Work task :: I'd like the entries repeated exactly, pictures omitted.
========
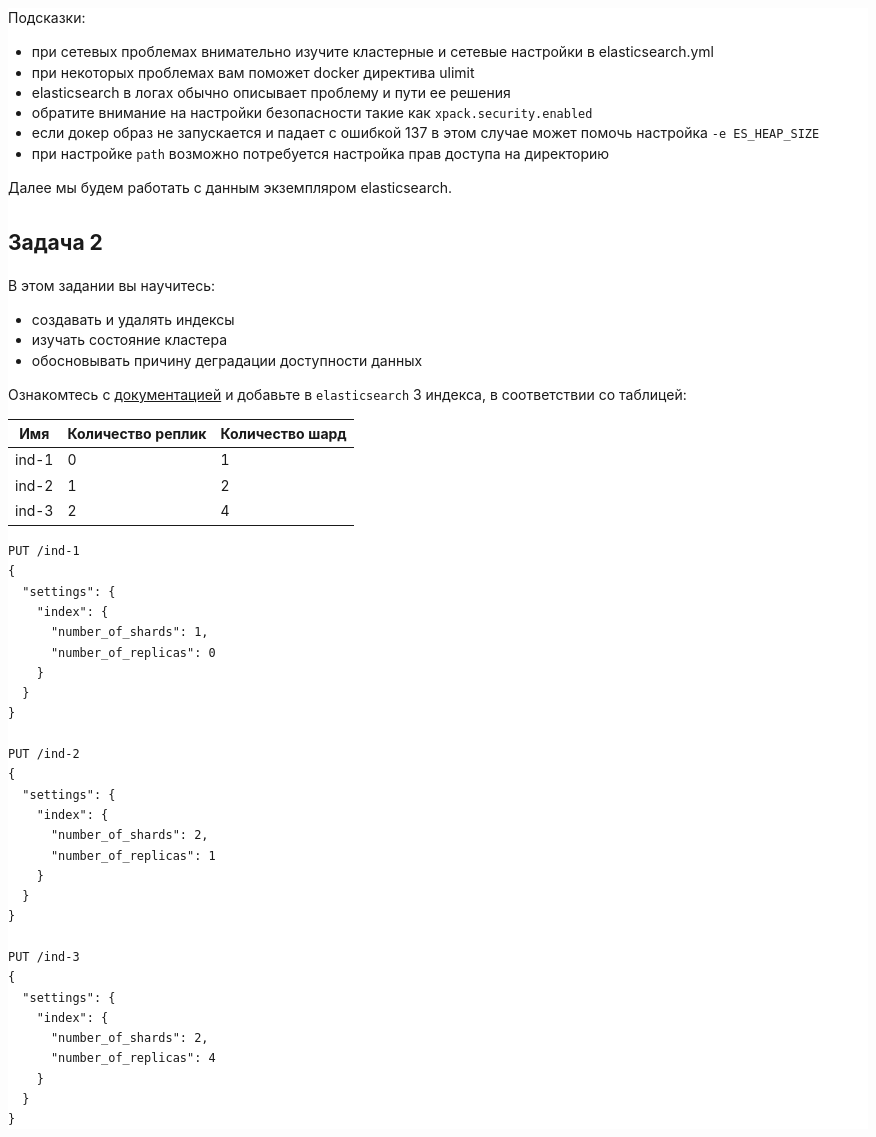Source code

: 
Подсказки:
- при сетевых проблемах внимательно изучите кластерные и сетевые настройки в elasticsearch.yml
- при некоторых проблемах вам поможет docker директива ulimit
- elasticsearch в логах обычно описывает проблему и пути ее решения
- обратите внимание на настройки безопасности такие как `xpack.security.enabled` 
- если докер образ не запускается и падает с ошибкой 137 в этом случае может помочь настройка `-e ES_HEAP_SIZE`
- при настройке `path` возможно потребуется настройка прав доступа на директорию

Далее мы будем работать с данным экземпляром elasticsearch.

## Задача 2

В этом задании вы научитесь:
- создавать и удалять индексы
- изучать состояние кластера
- обосновывать причину деградации доступности данных

Ознакомтесь с [документацией](https://www.elastic.co/guide/en/elasticsearch/reference/current/indices-create-index.html) 
и добавьте в `elasticsearch` 3 индекса, в соответствии со таблицей:

| Имя | Количество реплик | Количество шард |
|-----|-------------------|-----------------|
| ind-1| 0 | 1 |
| ind-2 | 1 | 2 |
| ind-3 | 2 | 4 |

```
PUT /ind-1
{
  "settings": {
    "index": {
      "number_of_shards": 1,  
      "number_of_replicas": 0 
    }
  }
}

PUT /ind-2
{
  "settings": {
    "index": {
      "number_of_shards": 2,  
      "number_of_replicas": 1 
    }
  }
}

PUT /ind-3
{
  "settings": {
    "index": {
      "number_of_shards": 2,  
      "number_of_replicas": 4 
    }
  }
}
```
========
Answer space ::
Source code

: 
Подсказки:
- при сетевых проблемах внимательно изучите кластерные и сетевые настройки в elasticsearch.yml
- при некоторых проблемах вам поможет docker директива ulimit
- elasticsearch в логах обычно описывает проблему и пути ее решения
- обратите внимание на настройки безопасности такие как `xpack.security.enabled` 
- если докер образ не запускается и падает с ошибкой 137 в этом случае может помочь настройка `-e ES_HEAP_SIZE`
- при настройке `path` возможно потребуется настройка прав доступа на директорию

Далее мы будем работать с данным экземпляром elasticsearch.

## Задача 2

В этом задании вы научитесь:
- создавать и удалять индексы
- изучать состояние кластера
- обосновывать причину деградации доступности данных

Ознакомтесь с [документацией](https://www.elastic.co/guide/en/elasticsearch/reference/current/indices-create-index.html) 
и добавьте в `elasticsearch` 3 индекса, в соответствии со таблицей:

| Имя | Количество реплик | Количество шард |
|-----|-------------------|-----------------|
| ind-1| 0 | 1 |
| ind-2 | 1 | 2 |
| ind-3 | 2 | 4 |

```
PUT /ind-1
{
  "settings": {
    "index": {
      "number_of_shards": 1,  
      "number_of_replicas": 0 
    }
  }
}

PUT /ind-2
{
  "settings": {
    "index": {
      "number_of_shards": 2,  
      "number_of_replicas": 1 
    }
  }
}

PUT /ind-3
{
  "settings": {
    "index": {
      "number_of_shards": 2,  
      "number_of_replicas": 4 
    }
  }
}
```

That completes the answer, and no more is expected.